▶ [Directions]: From the entries that follow, report every line in which "vytvára" occurs.

▶ [Given data]:
○ ○ ○ ○ ○ ○ ○
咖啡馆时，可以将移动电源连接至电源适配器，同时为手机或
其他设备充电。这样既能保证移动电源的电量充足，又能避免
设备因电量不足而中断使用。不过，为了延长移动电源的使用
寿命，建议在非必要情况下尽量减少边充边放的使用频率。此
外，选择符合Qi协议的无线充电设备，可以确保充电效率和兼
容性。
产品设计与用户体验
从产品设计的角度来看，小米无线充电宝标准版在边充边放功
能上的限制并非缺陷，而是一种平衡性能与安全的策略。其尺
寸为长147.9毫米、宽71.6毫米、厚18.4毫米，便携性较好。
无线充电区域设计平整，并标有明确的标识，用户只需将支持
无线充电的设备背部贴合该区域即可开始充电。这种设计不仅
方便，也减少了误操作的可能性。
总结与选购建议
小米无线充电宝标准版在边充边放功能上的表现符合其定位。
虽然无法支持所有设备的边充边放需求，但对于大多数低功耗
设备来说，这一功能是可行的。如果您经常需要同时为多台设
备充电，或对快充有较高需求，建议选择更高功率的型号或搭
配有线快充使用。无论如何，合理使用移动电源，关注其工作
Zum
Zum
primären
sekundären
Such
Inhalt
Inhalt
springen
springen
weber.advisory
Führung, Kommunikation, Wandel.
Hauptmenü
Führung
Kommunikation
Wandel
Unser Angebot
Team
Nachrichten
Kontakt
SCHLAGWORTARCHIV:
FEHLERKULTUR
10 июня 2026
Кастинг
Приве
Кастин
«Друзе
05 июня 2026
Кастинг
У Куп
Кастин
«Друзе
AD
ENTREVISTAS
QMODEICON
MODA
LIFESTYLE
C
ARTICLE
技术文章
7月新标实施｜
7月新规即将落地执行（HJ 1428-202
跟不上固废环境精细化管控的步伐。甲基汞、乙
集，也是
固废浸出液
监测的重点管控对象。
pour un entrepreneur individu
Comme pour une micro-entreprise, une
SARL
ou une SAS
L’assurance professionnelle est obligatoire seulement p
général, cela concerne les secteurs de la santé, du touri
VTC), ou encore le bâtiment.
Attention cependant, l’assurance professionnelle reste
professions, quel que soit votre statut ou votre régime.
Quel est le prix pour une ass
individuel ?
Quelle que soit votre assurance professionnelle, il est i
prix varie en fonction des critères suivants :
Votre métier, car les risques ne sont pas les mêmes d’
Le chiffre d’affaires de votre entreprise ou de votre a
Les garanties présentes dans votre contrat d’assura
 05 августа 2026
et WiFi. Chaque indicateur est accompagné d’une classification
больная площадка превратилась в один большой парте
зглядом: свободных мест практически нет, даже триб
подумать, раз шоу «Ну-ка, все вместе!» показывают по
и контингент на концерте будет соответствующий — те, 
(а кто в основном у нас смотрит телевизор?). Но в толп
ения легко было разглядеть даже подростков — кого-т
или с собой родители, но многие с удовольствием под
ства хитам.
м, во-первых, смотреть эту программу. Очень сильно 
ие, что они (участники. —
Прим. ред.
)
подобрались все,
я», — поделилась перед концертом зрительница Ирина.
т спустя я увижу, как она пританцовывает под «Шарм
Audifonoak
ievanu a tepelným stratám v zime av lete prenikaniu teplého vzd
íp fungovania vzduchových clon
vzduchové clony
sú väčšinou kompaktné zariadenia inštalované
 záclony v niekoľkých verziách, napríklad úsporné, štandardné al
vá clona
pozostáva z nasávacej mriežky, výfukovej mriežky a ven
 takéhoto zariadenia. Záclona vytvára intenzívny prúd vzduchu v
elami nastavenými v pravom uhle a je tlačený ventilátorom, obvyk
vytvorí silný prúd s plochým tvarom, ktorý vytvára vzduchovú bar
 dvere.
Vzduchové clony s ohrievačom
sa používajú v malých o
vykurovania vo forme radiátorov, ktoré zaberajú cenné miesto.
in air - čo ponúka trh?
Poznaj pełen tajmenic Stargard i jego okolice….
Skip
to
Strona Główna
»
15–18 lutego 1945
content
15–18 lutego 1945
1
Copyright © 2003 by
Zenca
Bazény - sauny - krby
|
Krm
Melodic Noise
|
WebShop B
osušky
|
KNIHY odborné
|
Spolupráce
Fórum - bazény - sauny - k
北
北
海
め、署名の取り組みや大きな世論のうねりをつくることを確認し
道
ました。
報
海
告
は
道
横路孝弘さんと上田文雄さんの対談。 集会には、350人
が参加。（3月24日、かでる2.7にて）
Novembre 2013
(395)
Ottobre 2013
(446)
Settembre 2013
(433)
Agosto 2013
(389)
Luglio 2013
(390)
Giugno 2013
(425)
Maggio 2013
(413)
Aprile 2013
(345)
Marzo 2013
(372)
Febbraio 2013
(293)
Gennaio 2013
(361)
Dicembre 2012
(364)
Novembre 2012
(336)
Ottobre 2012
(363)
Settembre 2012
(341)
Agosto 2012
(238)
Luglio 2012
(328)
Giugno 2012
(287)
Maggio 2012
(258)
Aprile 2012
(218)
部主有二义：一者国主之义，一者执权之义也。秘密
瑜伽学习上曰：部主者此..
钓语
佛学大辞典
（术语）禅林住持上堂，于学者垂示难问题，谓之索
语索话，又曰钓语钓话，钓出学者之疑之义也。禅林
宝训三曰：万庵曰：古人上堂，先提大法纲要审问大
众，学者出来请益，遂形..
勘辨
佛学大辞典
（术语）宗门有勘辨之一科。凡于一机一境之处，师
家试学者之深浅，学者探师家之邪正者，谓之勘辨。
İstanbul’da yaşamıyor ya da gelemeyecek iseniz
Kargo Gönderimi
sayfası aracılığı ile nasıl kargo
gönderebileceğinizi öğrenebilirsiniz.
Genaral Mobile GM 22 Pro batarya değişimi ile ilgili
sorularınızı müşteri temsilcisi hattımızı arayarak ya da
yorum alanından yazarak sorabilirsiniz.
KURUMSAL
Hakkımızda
○ ○ ○ ○ ○ ○ ○
▶ [Solution for this exercise]:
 takéhoto zariadenia. Záclona vytvára intenzívny prúd vzduchu v
vytvorí silný prúd s plochým tvarom, ktorý vytvára vzduchovú bar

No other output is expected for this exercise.